Driendl machte im Zuge der Arbeiten jedoch manch überraschende Entdeckung in Bereichen, die nicht Teil der Sanierung waren: „Als wir ein Lüftungsrohr aufgemacht haben, ist uns das Grausen gekommen. Man kann sich nicht vorstellen, wie es da drinnen ausgesehen hat. Dort hatte noch nie zuvor jemand hineingeschaut.“ Oder etwa Beton-Decken, die aufgrund ihrer Beschaffenheit ebenfalls eine Sanierung dringend nötig hatten. Kurzum: Der Zustand des Gebäudes, bei dem obendrein die Bestandspläne nicht mehr stimmten, war erbärmlich.
Normalerweise wird vor einer Sanierung evaluiert und geprüft. Im Falle des Stadthallenbades wurde dies jedoch verabsäumt. Das wahre Ausmaß der Mängel wurde erst im Laufe der Arbeiten ersichtlich. Da an vielen Ecken und Enden wahrhaftig Gefahr in Verzug war, gab es kein Wegschauen. Neue Arbeiten, die nicht Teil des Vertrags waren, wurden ebenfalls angepackt. Da das beantrage Budget freilich eingehalten werden musste, wurden ursprünglich ungeplante Arbeiten nur in Absprache mit der Bauleitung rund um den damaligen Stadthallen-Direktor Helmut Jerabek angegangen.
Kommen wir zur eigentlichen Crux an der vorliegenden Klage. Nämlich dem Generalplaner die Schuld für das lecke Becken zu geben, ist gemäß der Ansicht Rindlers schlichtweg falsch. Denn schließlich sei das Becken nicht einmal Teil des Sanierungsvertrages. Um die Dichtheit des seit Jahrzehnten (!) leckenden Beckens zu verbessern, sei lediglich die Überarbeitung der Schweißnähte veranlasst worden. Die Firma dazu suchte sich die Stadthalle aus und für die Überprüfung der Arbeiten war die örtliche Bauaufsicht verantwortlich.

Aufgabenliste
1) Nenne alle Personen, die im Text über die Sanierung des Stadthallenbades namentlich erwähnt werden.
2) Wer war laut dem Text über die Sanierung des Stadthallenbades für die Überprüfung der Arbeiten an den Schweißnähten verantwortlich?
3) Knüpfe an den Text über die Sanierung des Stadthallenbades an und schreibe ihn nach seinem letzten Satz weiter.

Auszüge der Datensätze
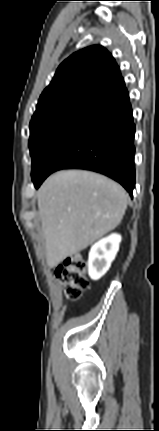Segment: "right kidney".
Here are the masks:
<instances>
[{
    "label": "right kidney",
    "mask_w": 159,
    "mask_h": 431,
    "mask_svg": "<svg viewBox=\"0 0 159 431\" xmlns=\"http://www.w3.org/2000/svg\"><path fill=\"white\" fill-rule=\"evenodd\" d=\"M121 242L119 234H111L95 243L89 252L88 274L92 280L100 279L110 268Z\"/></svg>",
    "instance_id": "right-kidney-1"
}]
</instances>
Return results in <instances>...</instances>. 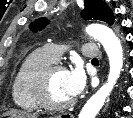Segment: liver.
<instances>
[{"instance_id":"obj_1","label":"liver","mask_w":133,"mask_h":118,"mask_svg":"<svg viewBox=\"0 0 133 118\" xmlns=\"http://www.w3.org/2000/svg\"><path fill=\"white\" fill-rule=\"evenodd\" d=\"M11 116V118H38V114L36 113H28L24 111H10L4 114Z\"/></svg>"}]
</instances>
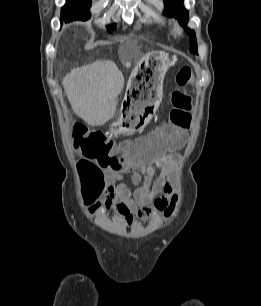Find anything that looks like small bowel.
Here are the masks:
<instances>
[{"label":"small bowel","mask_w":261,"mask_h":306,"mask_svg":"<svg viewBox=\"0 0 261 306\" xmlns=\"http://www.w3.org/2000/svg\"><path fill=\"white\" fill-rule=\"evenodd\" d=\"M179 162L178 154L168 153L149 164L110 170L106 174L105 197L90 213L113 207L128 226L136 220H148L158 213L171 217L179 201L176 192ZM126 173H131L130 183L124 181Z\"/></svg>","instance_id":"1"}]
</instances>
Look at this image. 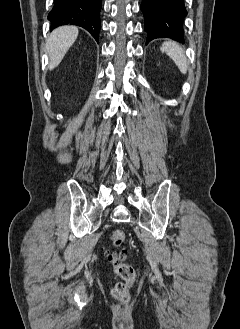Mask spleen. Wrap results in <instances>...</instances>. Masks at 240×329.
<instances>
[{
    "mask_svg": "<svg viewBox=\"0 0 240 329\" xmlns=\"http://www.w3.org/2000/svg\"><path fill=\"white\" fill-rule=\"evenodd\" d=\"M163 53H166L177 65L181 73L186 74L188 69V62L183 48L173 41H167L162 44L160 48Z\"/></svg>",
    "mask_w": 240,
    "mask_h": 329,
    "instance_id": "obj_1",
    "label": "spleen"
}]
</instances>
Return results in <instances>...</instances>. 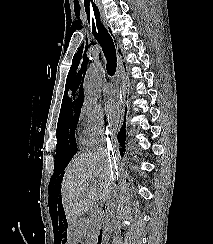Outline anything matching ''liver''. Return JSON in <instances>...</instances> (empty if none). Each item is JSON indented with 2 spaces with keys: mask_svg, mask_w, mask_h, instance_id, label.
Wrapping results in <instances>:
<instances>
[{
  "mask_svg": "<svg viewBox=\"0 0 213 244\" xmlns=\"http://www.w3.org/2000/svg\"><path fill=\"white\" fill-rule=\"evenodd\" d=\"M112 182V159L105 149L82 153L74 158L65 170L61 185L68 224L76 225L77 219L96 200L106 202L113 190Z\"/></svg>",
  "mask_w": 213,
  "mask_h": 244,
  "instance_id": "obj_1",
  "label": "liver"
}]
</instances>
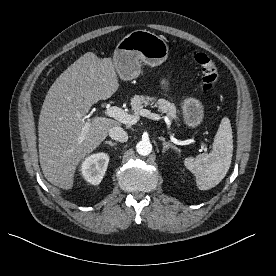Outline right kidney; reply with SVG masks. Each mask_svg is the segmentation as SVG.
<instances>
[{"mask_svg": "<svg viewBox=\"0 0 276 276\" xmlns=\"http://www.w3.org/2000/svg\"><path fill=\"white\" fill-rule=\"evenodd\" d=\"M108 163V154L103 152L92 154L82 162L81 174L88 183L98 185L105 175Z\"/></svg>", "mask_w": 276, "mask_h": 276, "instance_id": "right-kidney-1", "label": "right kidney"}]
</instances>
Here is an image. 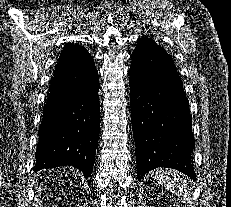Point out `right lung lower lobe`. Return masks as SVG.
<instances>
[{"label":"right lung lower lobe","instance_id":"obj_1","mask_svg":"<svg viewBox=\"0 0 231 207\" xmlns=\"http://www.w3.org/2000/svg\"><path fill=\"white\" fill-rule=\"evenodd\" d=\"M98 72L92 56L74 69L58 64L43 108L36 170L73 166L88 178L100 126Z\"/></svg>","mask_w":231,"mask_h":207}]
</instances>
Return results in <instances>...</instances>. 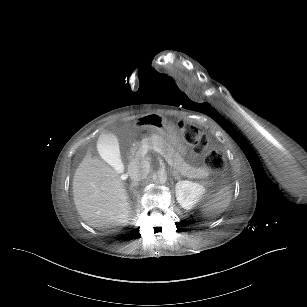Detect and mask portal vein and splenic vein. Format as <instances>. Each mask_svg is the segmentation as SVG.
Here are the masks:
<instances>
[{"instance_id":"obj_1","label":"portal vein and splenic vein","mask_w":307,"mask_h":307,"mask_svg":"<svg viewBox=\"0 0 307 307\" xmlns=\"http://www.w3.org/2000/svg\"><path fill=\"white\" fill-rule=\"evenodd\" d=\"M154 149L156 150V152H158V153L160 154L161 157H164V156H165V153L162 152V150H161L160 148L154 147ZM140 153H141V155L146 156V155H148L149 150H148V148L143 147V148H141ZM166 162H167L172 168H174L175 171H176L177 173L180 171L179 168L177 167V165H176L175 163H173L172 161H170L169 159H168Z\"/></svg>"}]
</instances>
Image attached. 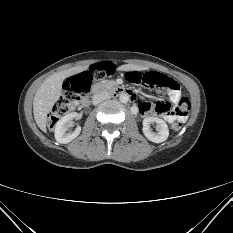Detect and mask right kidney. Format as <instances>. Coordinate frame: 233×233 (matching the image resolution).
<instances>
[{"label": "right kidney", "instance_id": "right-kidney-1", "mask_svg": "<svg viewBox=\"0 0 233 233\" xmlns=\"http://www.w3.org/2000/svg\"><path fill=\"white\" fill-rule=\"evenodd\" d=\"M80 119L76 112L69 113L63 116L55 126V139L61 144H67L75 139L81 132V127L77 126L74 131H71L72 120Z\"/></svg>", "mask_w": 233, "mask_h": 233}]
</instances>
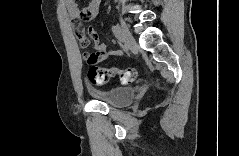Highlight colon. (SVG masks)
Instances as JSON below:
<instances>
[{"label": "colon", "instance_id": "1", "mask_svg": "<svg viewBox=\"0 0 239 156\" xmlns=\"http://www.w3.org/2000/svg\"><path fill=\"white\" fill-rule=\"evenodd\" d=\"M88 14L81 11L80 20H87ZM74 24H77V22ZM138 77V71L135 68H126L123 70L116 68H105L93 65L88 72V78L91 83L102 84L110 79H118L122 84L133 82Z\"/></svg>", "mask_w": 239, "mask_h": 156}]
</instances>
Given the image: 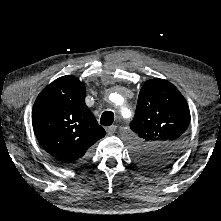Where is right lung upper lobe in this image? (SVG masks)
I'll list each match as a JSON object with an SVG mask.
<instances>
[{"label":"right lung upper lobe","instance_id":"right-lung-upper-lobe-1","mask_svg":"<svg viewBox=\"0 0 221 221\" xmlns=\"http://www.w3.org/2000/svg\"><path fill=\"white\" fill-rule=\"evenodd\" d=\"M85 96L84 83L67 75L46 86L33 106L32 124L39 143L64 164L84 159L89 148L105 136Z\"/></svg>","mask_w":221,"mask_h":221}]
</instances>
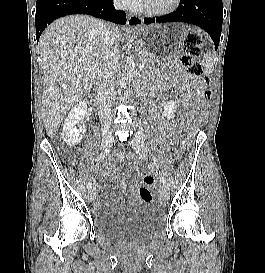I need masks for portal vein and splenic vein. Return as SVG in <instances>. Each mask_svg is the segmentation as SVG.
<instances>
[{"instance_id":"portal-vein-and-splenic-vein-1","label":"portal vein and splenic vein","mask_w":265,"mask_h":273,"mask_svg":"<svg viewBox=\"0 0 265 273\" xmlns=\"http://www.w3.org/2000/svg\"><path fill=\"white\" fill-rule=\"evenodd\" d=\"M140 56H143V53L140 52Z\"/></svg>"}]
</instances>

==

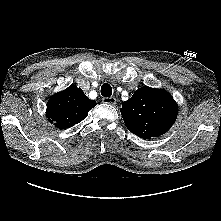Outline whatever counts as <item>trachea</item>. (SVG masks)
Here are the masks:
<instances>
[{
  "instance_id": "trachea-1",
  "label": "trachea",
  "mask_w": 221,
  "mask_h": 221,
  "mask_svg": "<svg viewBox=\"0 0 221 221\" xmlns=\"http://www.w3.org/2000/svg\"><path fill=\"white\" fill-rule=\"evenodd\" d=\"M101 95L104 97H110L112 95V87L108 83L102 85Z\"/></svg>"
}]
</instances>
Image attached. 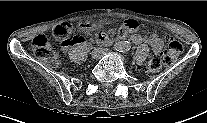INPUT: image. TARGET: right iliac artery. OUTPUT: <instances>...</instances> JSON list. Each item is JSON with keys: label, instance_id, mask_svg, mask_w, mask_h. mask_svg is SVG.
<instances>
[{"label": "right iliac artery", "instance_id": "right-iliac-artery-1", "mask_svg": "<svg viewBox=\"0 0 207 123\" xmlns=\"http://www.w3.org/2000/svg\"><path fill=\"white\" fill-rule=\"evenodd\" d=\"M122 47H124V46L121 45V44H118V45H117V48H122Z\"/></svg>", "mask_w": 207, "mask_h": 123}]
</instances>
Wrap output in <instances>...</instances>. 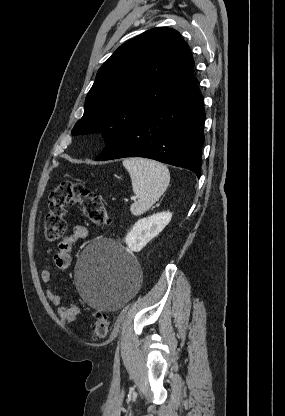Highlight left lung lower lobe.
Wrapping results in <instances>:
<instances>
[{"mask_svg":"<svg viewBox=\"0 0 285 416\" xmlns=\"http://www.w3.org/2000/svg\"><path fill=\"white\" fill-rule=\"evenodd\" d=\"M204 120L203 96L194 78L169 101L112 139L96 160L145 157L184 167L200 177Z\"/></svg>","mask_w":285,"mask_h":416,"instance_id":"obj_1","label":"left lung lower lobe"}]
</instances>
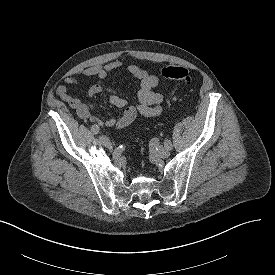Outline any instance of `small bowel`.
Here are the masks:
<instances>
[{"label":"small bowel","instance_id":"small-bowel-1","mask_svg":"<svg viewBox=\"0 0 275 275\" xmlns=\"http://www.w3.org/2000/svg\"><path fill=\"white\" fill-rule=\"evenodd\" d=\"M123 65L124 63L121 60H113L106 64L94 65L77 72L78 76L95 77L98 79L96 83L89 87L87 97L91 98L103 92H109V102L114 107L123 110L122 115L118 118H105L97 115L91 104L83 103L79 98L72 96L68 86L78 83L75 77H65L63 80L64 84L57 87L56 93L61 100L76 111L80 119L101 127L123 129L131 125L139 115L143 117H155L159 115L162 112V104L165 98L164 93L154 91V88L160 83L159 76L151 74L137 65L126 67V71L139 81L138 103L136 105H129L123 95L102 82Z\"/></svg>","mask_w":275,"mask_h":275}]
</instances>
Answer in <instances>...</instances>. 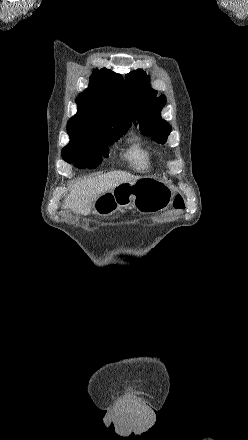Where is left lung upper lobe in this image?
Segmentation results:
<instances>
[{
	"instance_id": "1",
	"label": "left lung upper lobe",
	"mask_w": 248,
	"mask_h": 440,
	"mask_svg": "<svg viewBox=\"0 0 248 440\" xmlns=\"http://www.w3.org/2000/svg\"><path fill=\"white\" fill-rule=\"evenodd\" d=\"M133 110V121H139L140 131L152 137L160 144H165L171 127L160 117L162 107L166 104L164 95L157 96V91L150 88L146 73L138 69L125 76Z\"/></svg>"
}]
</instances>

Ergebnisse je Aufgabe
1) Driendl, Helmut Jerabek, Rindler

2) Die örtliche Bauaufsicht.

3)
„Wo soll da der Fehler des Generalplaners sein, wenn dieser weder mit der Ausführung noch der Überprüfung zu tun hatte?“, lautet Rindlers Kernfrage, die sie bereits vor Gericht Hofmann gestellt hat. Diese habe entgegnet, dass sie ein fertiges Bad bestellt hätte und wenn es nicht in Ordnung wäre, dann müsse der Generalplaner schuld sein. „Sie verwechselt hier den Generalplaner mit dem Total-Übernehmer“, artikuliert Rindler den Fehler in der Grundannahme. Bei anderen Mängeln wie heruntergefallenen Fliesen verhalte es sich ähnlich.
Im Zuge der Beweissicherung sprach Wien-Holding-Sprecher Wolfgang Gatschegg gegenüber den Medien indes von „festgestellten 300 Planungsfehlern des Generalplaners“. Für Rindler angesichts der Verantwortungsbereiche eine vorschnelle sowie unrichtige Behauptung.
Auch Hofmann meldete sich öffentlich zu Wort. „Weder Generalplaner noch Bauaufsicht haben uns über Probleme informiert, sondern versichert, dass der Eröffnungstermin 3. Februar hält“, wird sie zitiert. Eine Aussage, die sowohl bei Driendl, als auch Stadthallen-Einkaufsleiter Zabinsky auf Unverständnis stößt. Beide erklären unabhängig voneinander, dass Hofmann über jeden Schritt informiert und eingebunden gewesen wäre.
Um die geheime Hauptdarstellerin dieser Causa besser zu verstehen, lohnt sich ein genauerer Blick. Die Juristin hatte 2005 die Leitung des Wiener Sportamtes (MA 51) übernommen. Dort trat sie in die Fußstapfen des mächtigen Ferdinand Podkowicz. Die MA 51 fungierte bei der Sanierung als Bauherr, die Projekt-Abwicklung hatte die Stadthalle inne.
2012 wechselte Hofmann aus dem Magistrat in die Geschäftsführung der Stadthalle. Allerdings nicht lange.
Im Juni 2013 wurde sie abkommandiert und zur Chefin der neu gegründeten Wiener Sportstättenbetriebs-GmbH gemacht. Mit Sitz unter dem Sektor B des Prater Stadions hat diese die Betriebsführung und Instandhaltung des Happel-Ovals, des Dusika-Stadions, der Stadthalle sowie des Stadthallen- und Stadionbades über.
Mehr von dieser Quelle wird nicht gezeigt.